Murphy showed that since 1650, America’s energy usage has steadily climbed at the logarithmic rate of 2.9% per Figure 1.
Per Figure 2, this rate of growth leads to a requirement for all the solar energy that strikes the Earth within the next 400 years and Figure 3 shows the thermodynamic implications of that kind of temperature rise.
“If we confine ourselves to the Earth’s surface, we exhaust solar potential in 400 years. In order to continue energy growth beyond this time, we would need to abandon renewables—virtually all of which derive from the sun—for nuclear fission/fusion. But the thermodynamic analysis says we’re toasted anyway,” Murphy warns.
Mark Buchanan, in his Nature Physics article The thermodynamics of Earth quotes Albert Einstein who considered thermodynamics to be among those principles unlikely to be changed by future scientific discoveries. “It is the only physical theory of universal content,” he wrote, “concerning which I am convinced that within the framework of the applicability of its basic concepts, it will never be overthrown.”
“The power of thermodynamics rests on the understanding that fundamental consequences follow from how the energy is organized within a system, as reflected in its entropy, a measure of the dispersal of energy across microscale degrees of freedom,” Buchanan said.

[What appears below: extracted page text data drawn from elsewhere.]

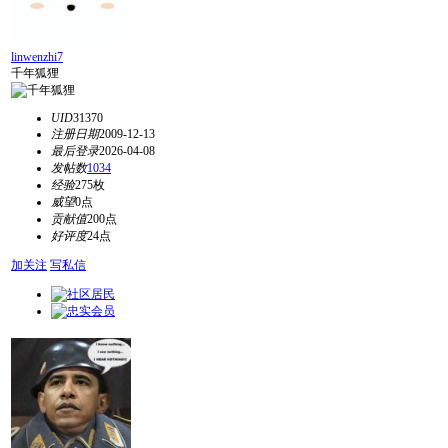
linwenzhi7
千年狐狸
UID
31370
注册日期
2009-12-13
最后登录
2026-04-08
发帖数
1034
经验
275枚
威望
0点
贡献值
200点
好评度
24点
加关注
写私信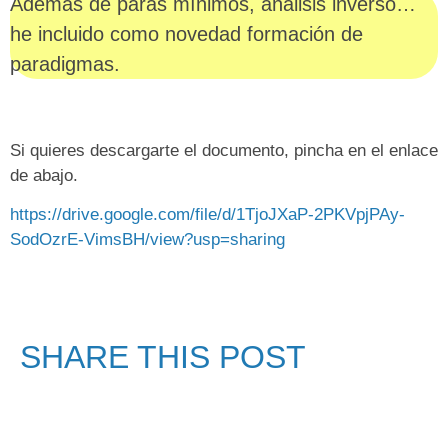
Además de paras mínimos, análisis inverso…
he incluido como novedad formación de
paradigmas.
Si quieres descargarte el documento, pincha en el enlace
de abajo.
https://drive.google.com/file/d/1TjoJXaP-2PKVpjPAy-
SodOzrE-VimsBH/view?usp=sharing
SHARE THIS POST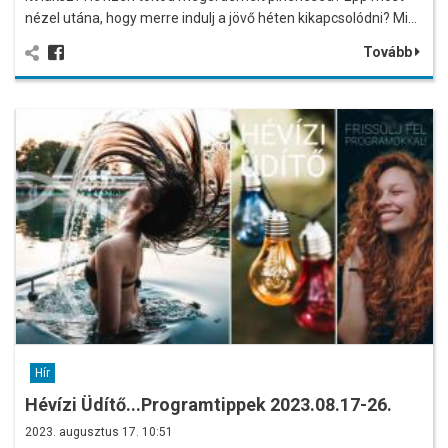
nézel utána, hogy merre indulj a jövő héten kikapcsolódni? Mi…
Tovább
Hír
Hévízi Üdítő...Programtippek 2023.08.17-26.
2023. augusztus 17. 10:51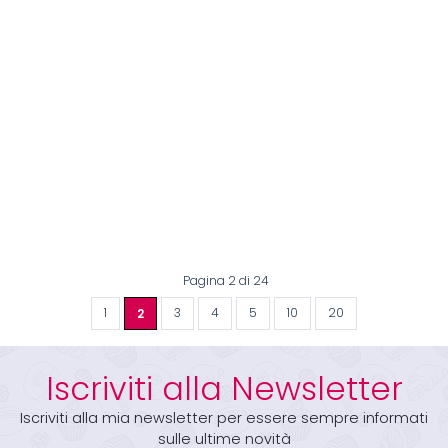
Pagina 2 di 24
1
2
3
4
5
10
20
Iscriviti alla Newsletter
Iscriviti alla mia newsletter per essere sempre informati
sulle ultime novità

And cited Axel Kleidon from his book “Thermodynamic Foundations of the Earth System.
Kleidon examined “how radiant energy is progressively converted to various forms of higher-entropy energy in a cascade through the Earth system, creating temperature gradients, mass flows, phase changes and rich chemistry. The low-entropy energy changes entropically as it moves through the Earth system. Radiant energy arriving from the Sun gets converted into chemical, kinetic and thermal energy, stirring myriad entropy-producing flows.”

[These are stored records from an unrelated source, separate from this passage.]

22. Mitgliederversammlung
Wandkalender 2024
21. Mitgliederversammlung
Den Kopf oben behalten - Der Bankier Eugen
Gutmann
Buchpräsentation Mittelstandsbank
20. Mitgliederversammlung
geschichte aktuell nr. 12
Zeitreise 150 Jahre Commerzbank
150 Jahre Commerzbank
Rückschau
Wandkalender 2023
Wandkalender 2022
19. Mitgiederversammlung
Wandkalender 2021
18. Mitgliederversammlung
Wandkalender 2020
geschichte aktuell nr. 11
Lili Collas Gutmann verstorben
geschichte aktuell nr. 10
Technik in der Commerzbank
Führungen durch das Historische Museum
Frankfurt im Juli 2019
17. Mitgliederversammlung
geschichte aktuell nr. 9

The second law of thermodynamics however says that each of these conversions produces waste heat.
Zevenhovena and Beyene in their paper, The relative contribution of waste heat from power plants to global warming says, “the fate of vast amounts of waste heat rejected into the environment has evaded serious scholarly research. While 1 kWh electricity generation in a typical condensing coal-fired power plant emits around 1 kg of CO2, it also puts about 2 kWh energy into the environment as low grade heat. For nuclear (fission) electricity the waste heat release per kWh is somewhat higher despite much lower CO2 releases.”
Mark Flanner in his 2009 paper, Integrating anthropogenic heat flux with global climate models said, “Nearly all energy used for human purposes is dissipated as heat within Earth's land–atmosphere system. Thermal energy released from non-renewable sources is therefore a climate forcing term. Averaged globally, this forcing is only +0.028 W m−2, but over the continental United States and western Europe, it is +0.39 and +0.68 W m−2.”

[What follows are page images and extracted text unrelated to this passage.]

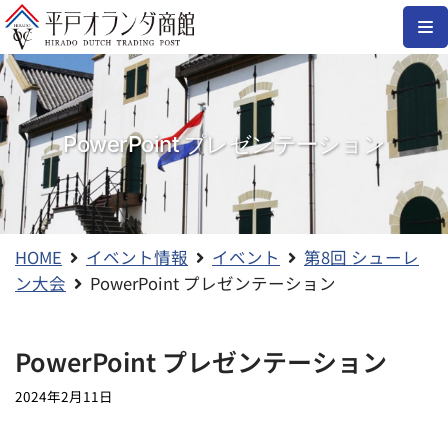
コ
ン
テ
ン
PowerPoint プレゼンテーション
ツ
へ
ス
キ
ッ
HOME
イベント情報
イベント
第8回 シューレ
プ
ン大会
PowerPoint プレゼンテーション
PowerPoint プレゼンテーション
2024年2月11日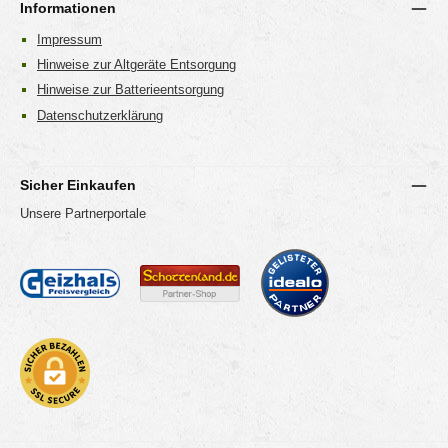
Informationen
Impressum
Hinweise zur Altgeräte Entsorgung
Hinweise zur Batterieentsorgung
Datenschutzerklärung
Sicher Einkaufen
Unsere Partnerportale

Skepticalscience compared the relationship between waste heat and greenhouse warming in the following graphic.
Nicola Jones in the YaleEnvironment360 article, Waste Heat: Innovators Turn to an Overlooked Renewable Resource, says that “waste heat is a problem of a thousand cuts.” And as the following table demonstrates, at an annual rate of increase of only 1% it takes only 444 years for the forcing from waste heat to equal the current rate of forcing from emissions.
And in only 906 years the annual increase from waste heat will equal the annual current forcing from emissions.
Whereas Murphy used a logarithmic scale to show how viral energy growth has been the past 372 years, the following graphic shows the potential exponential growth of waste heat growth going forward.
We aren’t just overstepping the heat threshold; we are creating Hell on Earth.
The only way we can derive the energy we need is to convert the heat that is already trapped in the system to work and to allow the waste heat of those conversions to dissipate to space.
Since we are adding between 450 and 1000 terawatts of heat annually and we can only convert a fraction of that to work each year, the best bet is to recycle the difference through the oceans until all the accumulate heat has been converted to work, which is a 3,000 year enterprise.
. The heat of global warming accumulating in our oceans is golden in the eye of the perceptive beholder.